In the RCMP interview, however, Pountney displayed an ability to understand his actions and appreciate that they were wrong, Nesca said.

“He understood what he did, the moral situation, the legal situation of what he did,” he testified last week. “He understood what was happening, while still being mentally ill.”

Pountney was previously treated for mental health issues, including in January 2020 when he was involuntarily hospitalized while experiencing delusions about mind control and “astral travel,” Nesca said. He was treated for substance-induced psychosis later that year.

Nesca assessed Pountney in 2023 and found that at that time there was evidence he was making up or exaggerating symptoms.

Sean Winkler
Sean Winkler poses with a photo of his late sister Jennifer Winkler outside the Christ the King High School in Leduc on Sunday, July 21, 2024. Dylan Pountney’s first-degree murder trial for the March 2021 killing of Jennifer Winkler began on July 15, 2024.Photo by David Bloom /Postmedia

The arguments

Crown prosecutor Jeff Rudiak said the evidence establishes Pountney’s actions were planned and deliberate, regardless of whether he was psychotic at the time.

The judge in that case found there was “no dispute” Moss was having a psychotic episode at the time of the murder.

However, “being psychotic does not, in and of itself, negate intent,” he concluded. “A person does not have to possess a clear and cogent understanding of reality to commit murder.”

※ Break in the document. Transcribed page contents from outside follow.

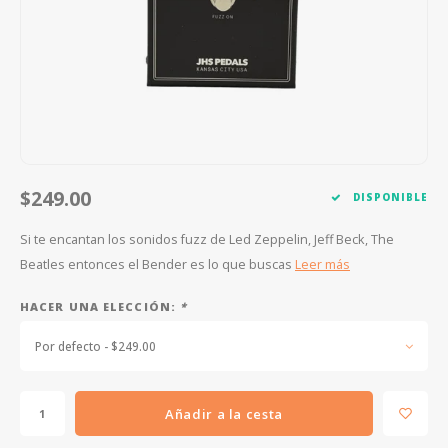
FOOTSWITCHES
CUERDAS SUELTAS
SOPORTES Y GANCHOS
WAH W
CUERDAS OTROS INSTRUMENTOS
CAPOS
MULTI
AFINADORES
SUPRE
SLIDES
OVERD
$249.00
DISPONIBLE
OTROS ACCESORIOS
Si te encantan los sonidos fuzz de Led Zeppelin, Jeff Beck, The
Beatles entonces el Bender es lo que buscas
Leer más
HACER UNA ELECCIÓN:
*
Por defecto - $249.00
Añadir a la cesta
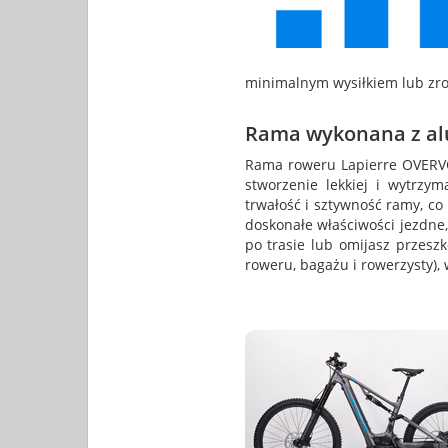
minimalnym wysiłkiem lub zrob
Rama wykonana z a
Rama roweru Lapierre OVERVO
stworzenie lekkiej i wytrzy
trwałość i sztywność ramy, c
doskonałe właściwości jezdne,
po trasie lub omijasz przesz
roweru, bagażu i rowerzysty), 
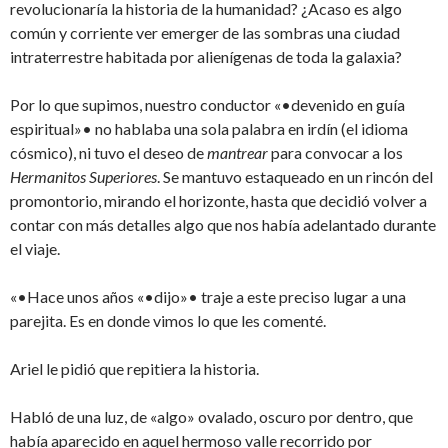
revolucionaría la historia de la humanidad? ¿Acaso es algo
común y corriente ver emerger de las sombras una ciudad
intraterrestre habitada por alienígenas de toda la galaxia?
Por lo que supimos, nuestro conductor «•devenido en guía
espiritual»• no hablaba una sola palabra en irdín (el idioma
cósmico), ni tuvo el deseo de
mantrear
para convocar a los
Hermanitos Superiores
. Se mantuvo estaqueado en un rincón del
promontorio, mirando el horizonte, hasta que decidió volver a
contar con más detalles algo que nos había adelantado durante
el viaje.
«•Hace unos años «•dijo»• traje a este preciso lugar a una
parejita. Es en donde vimos lo que les comenté.
Ariel le pidió que repitiera la historia.
Habló de una luz, de «algo» ovalado, oscuro por dentro, que
había aparecido en aquel hermoso valle recorrido por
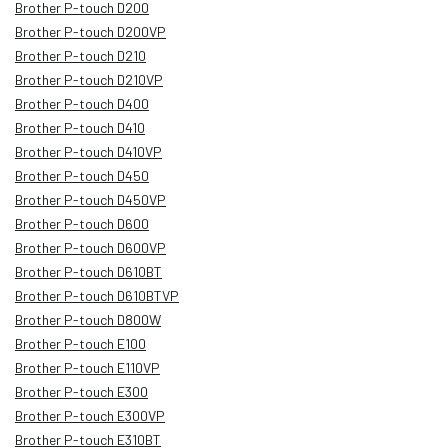
Brother P-touch D200
Brother P-touch D200VP
Brother P-touch D210
Brother P-touch D210VP
Brother P-touch D400
Brother P-touch D410
Brother P-touch D410VP
Brother P-touch D450
Brother P-touch D450VP
Brother P-touch D600
Brother P-touch D600VP
Brother P-touch D610BT
Brother P-touch D610BTVP
Brother P-touch D800W
Brother P-touch E100
Brother P-touch E110VP
Brother P-touch E300
Brother P-touch E300VP
Brother P-touch E310BT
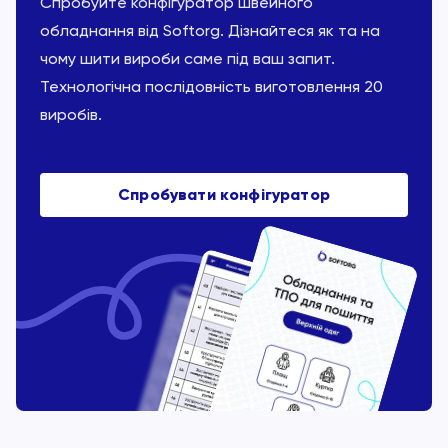
Спробуйте конфігуратор швейного
обладнання від Softorg. Дізнайтеся як та на
чому шити вироби саме під ваш запит.
Технологічна послідовність виготовлення 20
виробів.
Спробувати конфігуратор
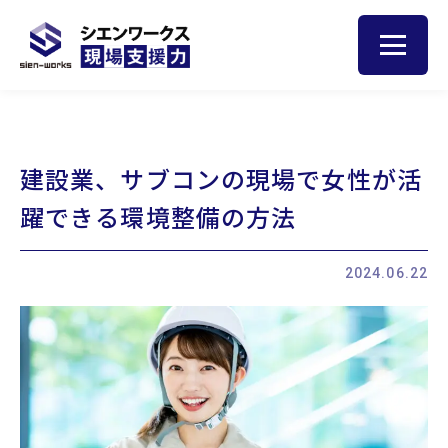
トップ
建設業、サブコンの現場で女性が活
人材育成のヒント
躍できる環境整備の方法
サービス
2024.06.22
現場サポート
現場巡視
集合研修
お客様の声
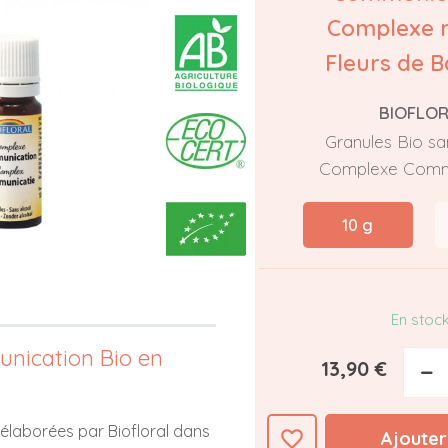
Complexe 
Fleurs de B
BIOFLO
Granules Bio san
Complexe Comm
10 g
En stoc
nication Bio en
13,90 €
−
 élaborées par Biofloral dans
favorite_border
Ajouter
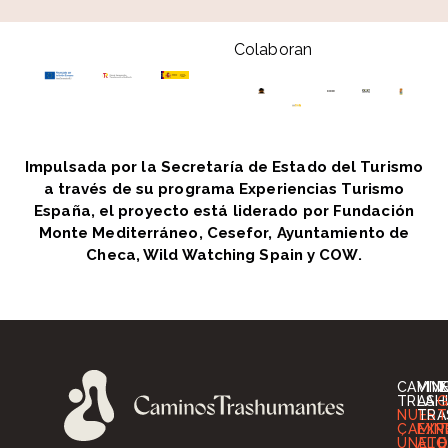
Colaboran
Impulsada por la Secretaría de Estado del Turismo
a través de su programa Experiencias Turismo
España, el proyecto está liderado por Fundación
Monte Mediterráneo, Cesefor, Ayuntamiento de
Checa, Wild Watching Spain y COW.
CAMIN
VIV
I
TRASH
LA
G
NUES
TRA
T
CAMIN
EXP
T
ÚNETE
ALO
O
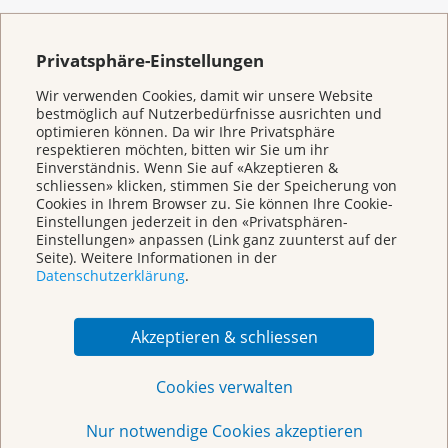
KrebsInfo
Privatsphäre-Einstellungen
0800 11 88 11
Wir verwenden Cookies, damit wir unsere Website
Montag – Freitag: 10 – 18 Uhr
bestmöglich auf Nutzerbedürfnisse ausrichten und
optimieren können. Da wir Ihre Privatsphäre
E-Mail
respektieren möchten, bitten wir Sie um ihr
mailto:krebsinfo@krebsliga.ch
Einverständnis. Wenn Sie auf «Akzeptieren &
schliessen» klicken, stimmen Sie der Speicherung von
Chat
Cookies in Ihrem Browser zu. Sie können Ihre Cookie-
KrebsInfo
Einstellungen jederzeit in den «Privatsphären-
Montag – Freitag: 10 – 18 Uhr
Einstellungen» anpassen (Link ganz zuunterst auf der
Seite). Weitere Informationen in der
Datenschutzerklärung
.
Akzeptieren & schliessen
Cookies verwalten
Nur notwendige Cookies akzeptieren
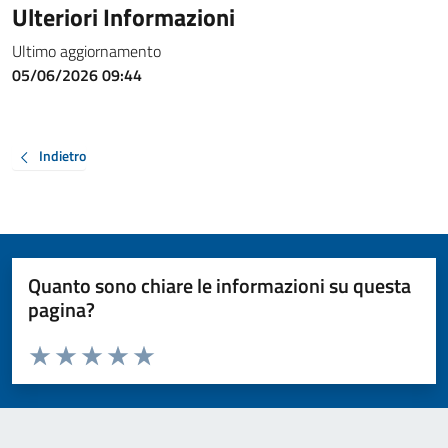
Ulteriori Informazioni
Ultimo aggiornamento
05/06/2026 09:44
Indietro
Quanto sono chiare le informazioni su questa
pagina?
Valuta da 1 a 5 stelle la pagina
Valuta 1 stelle su 5
Valuta 2 stelle su 5
Valuta 3 stelle su 5
Valuta 4 stelle su 5
Valuta 5 stelle su 5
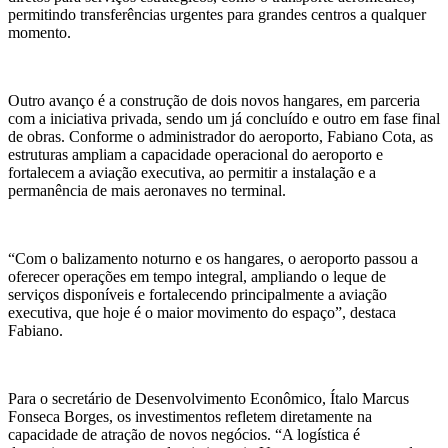
permitindo transferências urgentes para grandes centros a qualquer
momento.
Outro avanço é a construção de dois novos hangares, em parceria
com a iniciativa privada, sendo um já concluído e outro em fase final
de obras. Conforme o administrador do aeroporto, Fabiano Cota, as
estruturas ampliam a capacidade operacional do aeroporto e
fortalecem a aviação executiva, ao permitir a instalação e a
permanência de mais aeronaves no terminal.
“Com o balizamento noturno e os hangares, o aeroporto passou a
oferecer operações em tempo integral, ampliando o leque de
serviços disponíveis e fortalecendo principalmente a aviação
executiva, que hoje é o maior movimento do espaço”, destaca
Fabiano.
Para o secretário de Desenvolvimento Econômico, Ítalo Marcus
Fonseca Borges, os investimentos refletem diretamente na
capacidade de atração de novos negócios. “A logística é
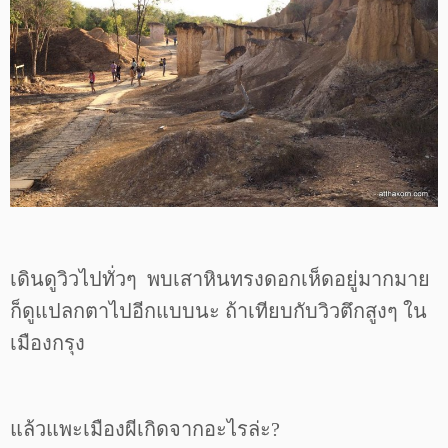
เดินดูวิวไปทั่วๆ พบเสาหินทรงดอกเห็ดอยู่มากมาย
ก็ดูแปลกตาไปอีกแบบนะ ถ้าเทียบกับวิวตึกสูงๆ ใน
เมืองกรุง
แล้วแพะเมืองผีเกิดจากอะไรล่ะ?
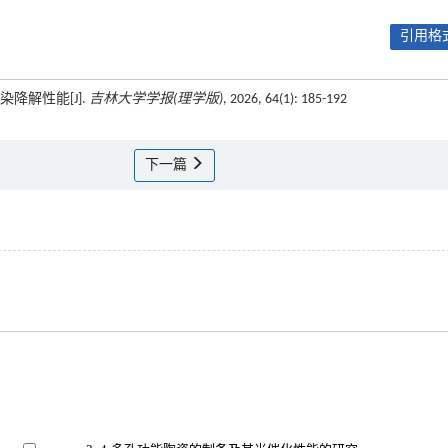
引用格式
降解性能[J].
吉林大学学报(理学版)
, 2026, 64(1): 185-192
下一篇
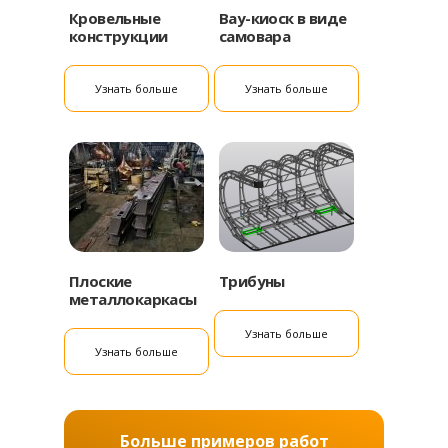
Кровельные
Вау-киоск в виде
конструкции
самовара
Узнать больше
Узнать больше
Плоские
Трибуны
металлокаркасы
Узнать больше
Узнать больше
Больше примеров работ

Pountney’s statement is “replete” with examples showing he understood what he did and that it was wrong, Rudiak said. There was also evidence of planning — Pountney admitted he had thought about killing Winkler for several days, brought a knife to school and donned gloves moments before the attack.

Nesca’s assessment, meanwhile, failed to find any evidence that Pountney was experiencing “significant detachment from reality” at the time of the killing, Rudiak said. He noted Pountney seemed normal to his grandmother the night before the attack, and that he even participated in a class discussion that morning about genocide.

Defence lawyer Derek Anderson argued the Crown had failed to prove intent beyond a reasonable doubt and urged Macklin to convict his client of the lesser charge of manslaughter.

He said Pountney’s admissions about his intentions when he stabbed Winkler were “largely in response to leading questions” from the RCMP interviewer. 

He also suggested Pountney could simply have intended to inflict serious injury on Winkler, not kill her. Anderson argued Pountney’s RCMP statement was unreliable, noting he misstated where exactly he stabbed Winkler.

“Whatever delusions (the accused) may have been experiencing did not interfere with or negatively impact his understanding that he did not have to speak to the police and that whatever he said may be used against him,” the judge said. 

If Pountney is convicted of first-degree murder, he faces a mandatory sentence of life in prison with no parole for 25 years.